Quand on suit la filière de nos tergiversations, on nous voit d’abord déclarer que les chemins de fer sont impossibles, puis nous les regardons comme une coûteuse inutilité, ensuite comme une nécessité fâcheuse, et ce n’est que dans les dernières années du règne du roi Louis-Philippe que nous consentons à y voir un élément de prospérité. Ces préventions successives ne furent pas seulement l’apanage de la foule, elles envahirent toutes les classes de la société et les plus hautes régions du pouvoir.

Comme en Angleterre, mais au point de vue d’un intérêt plus général, nos chemins de fer ont eu à soutenir une lutte contre les voies navigables. On n’a point oublié la vive discussion que provoqua un ingénieur des ponts et chaussées d’un mérite distingué, M. Collignon, lorsqu’il proposa non pas de renoncer absolument aux voies ferrées, mais de mener de front la construction des canaux et celle des railways[1]. Regrettant que nos canaux n’eussent pas été finis, comme ils l’étaient dans la Grande-Bretagne et en Belgique, avant l’introduction des voies nouvelles, cet ingénieur demandait qu’on regagnât le temps perdu en reprenant l’œuvre inachevée. Son raisonnement ne manquait pas d’un caractère spécieux. Les canaux, disait-il, grâce au bas prix des transports, facilitent l’essor de la production; dès lors le perfectionnement et l’extension de ces voies sont la condition vitale des chemins de fer, qui ne peuvent subsister qu’avec un large développement de la richesse publique. A coup sûr, la création des routes ferrées ne devait pas faire combler les canaux déjà existans, qui avaient produit presque partout les plus heureux effets, on pouvait même concevoir certaines situations où l’établissement d’un canal offrirait encore des avantages réels; mais qu’en présence des projets formés on allât de gaieté de cœur dépenser de larges capitaux pour constituer une concurrence aux railways, c’était un calcul détestable. On aurait ainsi préparé des guerres à coups de tarifs entre les compagnies rivales, ou bien, en cas de concert entre elles, justifié des droits de péage élevés et fort onéreux pour le commerce. Plus la masse des transports effectués par un chemin de fer s’élève, et plus il devient facile de réduire les tarifs, pourvu que la loi ait assujetti à des règles l’exercice du monopole. La thèse soutenue par M. Collignon eut un effet fâcheux, en ce qu’elle contribua à perpétuer l’hésitation.

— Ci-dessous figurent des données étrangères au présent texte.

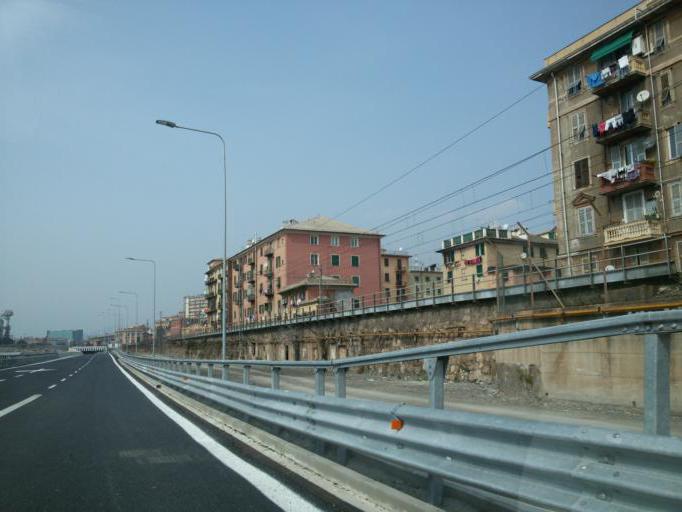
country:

En face de ces difficultés accumulées, la cause des chemins de fer ne manqua pas, grâce à Dieu, de défenseurs prévoyans et résolus qui ont fini par lui assurer la victoire. Des efforts se sont produits successivement et sans relâche, soit pour hâter le commencement des travaux, soit pour en éclairer la marche et en étendre le cercle, en un mot pour ouvrir une nouvelle source de richesse dont notre pays ne pouvait se priver sans se condamner lui-même à la plus funeste infériorité vis-à-vis d’autres grands états de l’Europe. Comme toutes les œuvres qu’impose la civilisation d’une époque, les chemins de fer ont reçu, sous des formes infiniment variées, tantôt avec éclat, tantôt obscurément, l’aide nécessaire à leur triomphe. On ne pourrait pas plus citer les noms de tous les hommes qui les ont servis qu’on ne peut recueillir dans l’histoire les noms de tous ceux qui, sur un champ de bataille,

  1. Voyez son ouvrage intitulé Du Concours des Canaux et des Chemins de fer.